Page text -

# New Years Eve-ill



## Jack Reaper (May 27, 2006)

Let's see...unlike making a New Years Resolution here like...you know...lose weight...stop smoking...excercise more...
We should state here as to what kind of props we want to make by Halloween...and then see who actually makes them....or how far we get.

Mine are:
To have 13 skellies painted
Create 3 "Army of Darkness" warriors
Make 1 tombstone


----------



## DarkLore (Jan 25, 2009)

I resolve to make ....

A pneumatic Frankenstein type monster.
A lab prop to accompany him.
A hanging man prop.


----------



## morbidmike (Sep 11, 2009)

my resolution


25 ft tall pumpkin patch gone bad
hound of hell with reaper (motion)
entry way in to haunt with motion lightning system and bleeding blocks
4 evil pall barer's, accolyte, evil preacher following
hope fully shiatsu corpse in coffin


----------



## Joiseygal (Sep 3, 2008)

Oh this will be fun to go back to and see what we were able to accomplish. Ok I think I would like to accomplish:
5 more zombies
clown props for my clown room this year
a crap load of tombstones
I also would like to make sections of walls though out the year so maybe I could have a small walk through, but it depends on my budget.
Oh and outside of Halloween I want to work on my patience cause unless I'm going through menopause I need to not get so bent out of shape over certain things.


----------



## nixie (Sep 17, 2008)

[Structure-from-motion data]
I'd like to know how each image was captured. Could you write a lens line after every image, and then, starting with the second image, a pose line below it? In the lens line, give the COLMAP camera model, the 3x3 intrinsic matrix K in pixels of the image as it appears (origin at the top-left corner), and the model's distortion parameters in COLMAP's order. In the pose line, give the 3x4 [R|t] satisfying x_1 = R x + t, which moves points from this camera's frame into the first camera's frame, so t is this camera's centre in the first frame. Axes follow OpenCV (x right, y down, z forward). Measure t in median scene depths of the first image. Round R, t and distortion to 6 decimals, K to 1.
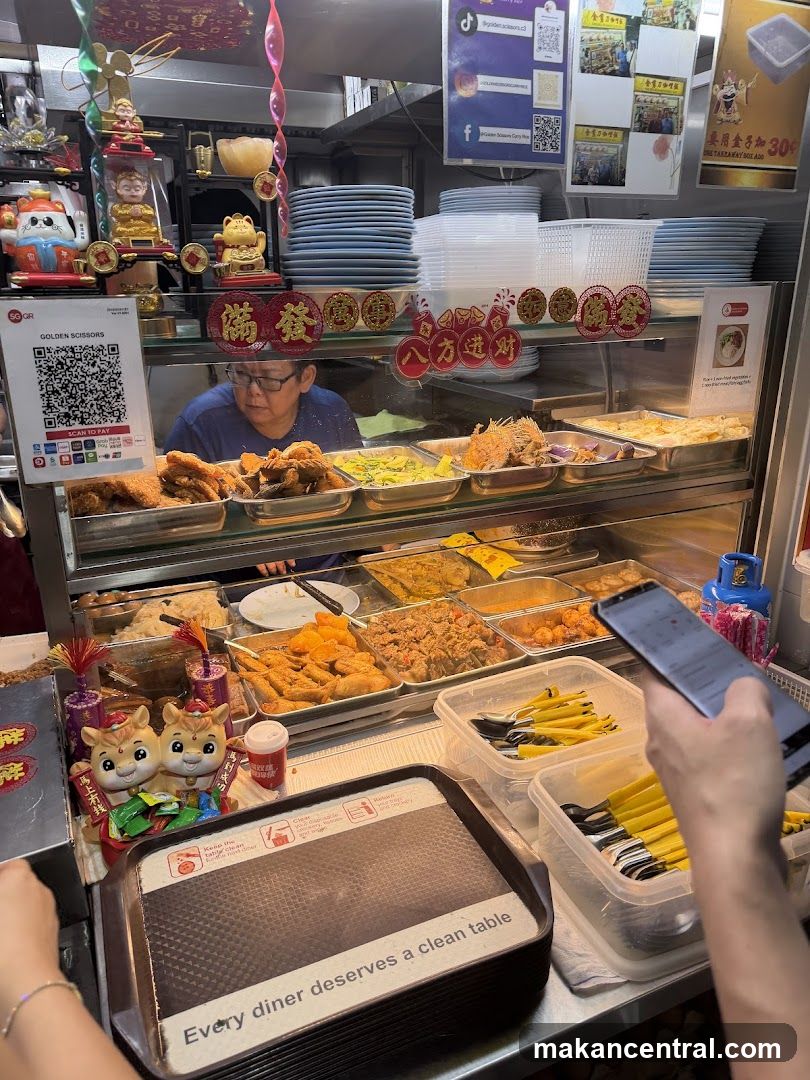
lens RADIAL K [[768.2, 0, 387.2], [0, 768.2, 529.1], [0, 0, 1]] dist [0.024274, 0.020519]
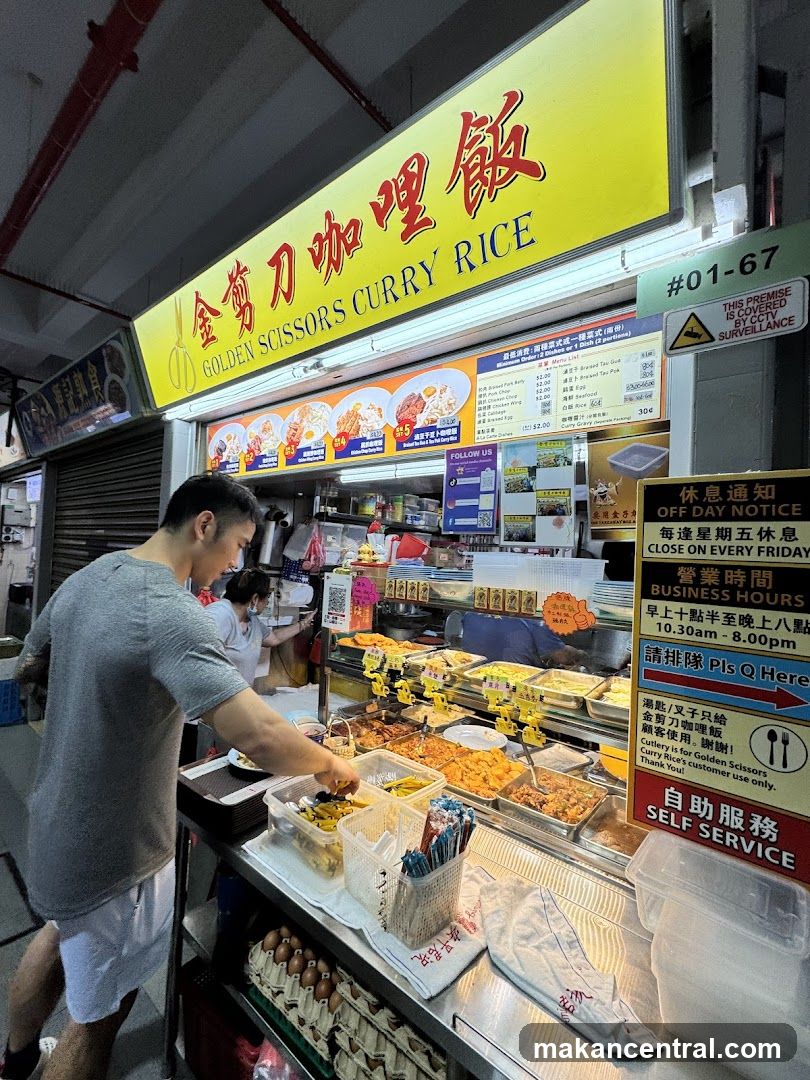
lens RADIAL K [[465.3, 0, 403.0], [0, 465.3, 540.3], [0, 0, 1]] dist [-0.008114, 0.003447]
pose [[0.446857, 0.013097, -0.894509, 1.318973], [-0.315148, 0.938101, -0.143698, -0.203387], [0.837258, 0.346115, 0.423325, 0.285144]]
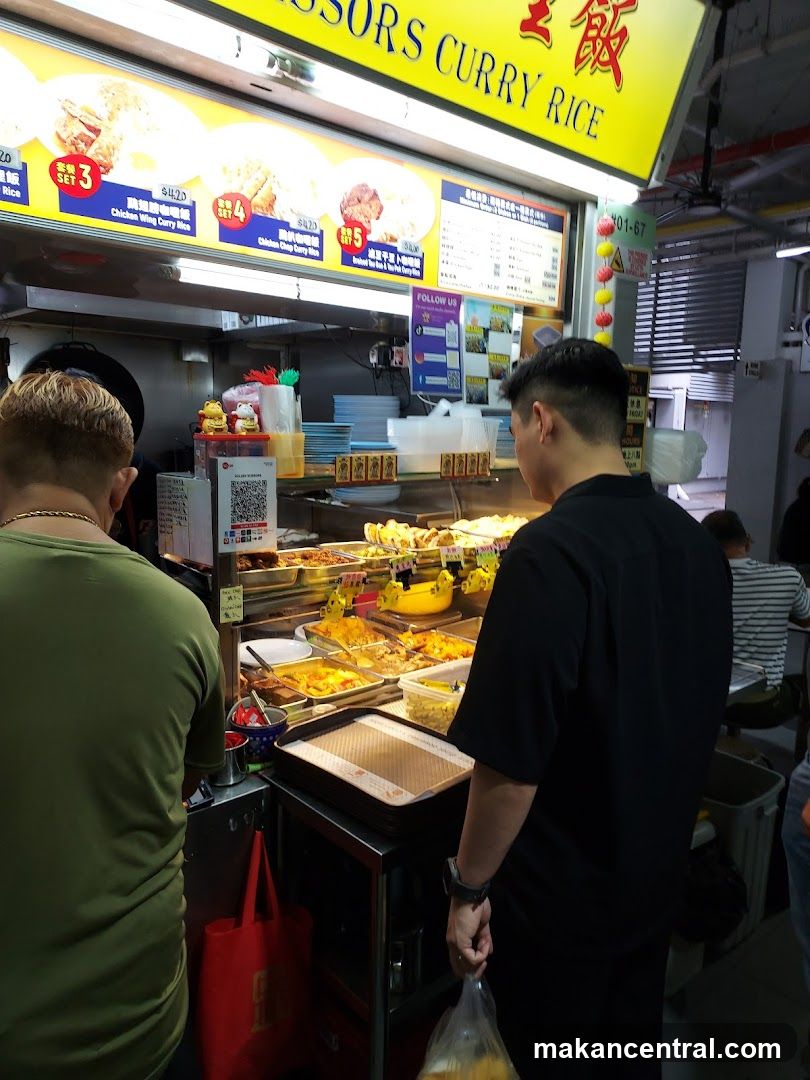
lens RADIAL K [[807.3, 0, 393.7], [0, 807.3, 564.6], [0, 0, 1]] dist [0.002546, 0.018616]
pose [[0.950732, -0.021104, 0.309294, -0.608547], [0.063979, 0.989560, -0.129143, 0.224411], [-0.303340, 0.142569, 0.942157, -0.866254]]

Exercise requirements -
a. Rewrite the paragraph in the Halloween prop resolutions thread that begins "Let's see...unlike making a New Years Resolution" so it is shorter but keeps its main points.
b. Reproduce the passage of the Halloween prop resolutions thread between "## Jack Reaper" and "far we get.", inclusive.
c. Pick up the Halloween prop resolutions thread from its last line and keep it going.

Expected outputs -
a. Instead of typical New Year's resolutions such as losing weight, quitting smoking, or exercising more, members should name the props they want to make by Halloween, then see who actually makes them or how far they get.

b.
## Jack Reaper (May 27, 2006)

Let's see...unlike making a New Years Resolution here like...you know...lose weight...stop smoking...excercise more...
We should state here as to what kind of props we want to make by Halloween...and then see who actually makes them....or how far we get.

c.
My wishful thinking list:

*Fire breathing dragon (not actual fire...) on the roof
*Large Washington Irving tombstone with Headless Horseman statuary (already started)
*Three Billy Goats Gruff scene with goats made from Christmas deer, a bridge and Troll jumping out from under it
*A few more basic tombstones with some humorous epitaphs.
*A pirate ship wreck for Captain Hook and possibly Tick-Tock the crocodile
*Brothers Grimm inverted bust illusions (already started)
*An FCG
*Humpty Dumpty being pushed (already started)
*improve and corpse my blucky pirate crew
*replace stolen mushroom man, maybe add a few more


----------



## Jack Reaper (May 27, 2006)

Since it is so cold and I am burned out on Christmas, I stayed home and watched horror movies and painted and already have two of the 13 skellies painted!!!


----------



## The Archivist (May 31, 2009)

I resolve to make/have the following:
1) at least 6 tombstones carved using the instructables "sand blasting method".
2) The Book of Time project completed.
3) Compile all of the saved projects for a printed version of my Archives and bound into a book.

On a Non-Halloween related subject, I resolve to get at least a part time job to help PAY for the above 3 items.


----------



## Spooky1 (Aug 25, 2008)

I resolve to (try to) make:

1) An FCG
2) Kicking legs
3) Something with a Shiatsu massagers (a co-worker has promised me one he has lying about)
4) A few Tombstones
5) A prop for whatever contest Zombie comes up with.


----------



## RoxyBlue (Oct 6, 2008)

I resolve to help Spooky1 get his list taken care of


----------



## BackYardHaunter (Nov 16, 2009)

1. start up a halloween website
2. build like 75 feet of fence
3. build some coloums
4. more tombstones 
5. build some wall panels for the carport haunt. 
6. get an outdoor outlet! (tired of runing the cords from inside the house. lol

-BYH


----------



## Bethene (Jan 19, 2008)

well, lets see, :
a new were wolf,
a leer,
a crawling or shiatzu zombie,
more tombstones,
a couple of zombies,
rethink the witches and their area.


----------



## Warrant2000 (Oct 8, 2008)

1) FCG
2) Mausoleum for the FCG
3) Crumbling pillars for cemetary
4) Paint the backside of my Gingerbread House facade to stonework
5) Figure what to do with the 2 shiatsu's I didn't use.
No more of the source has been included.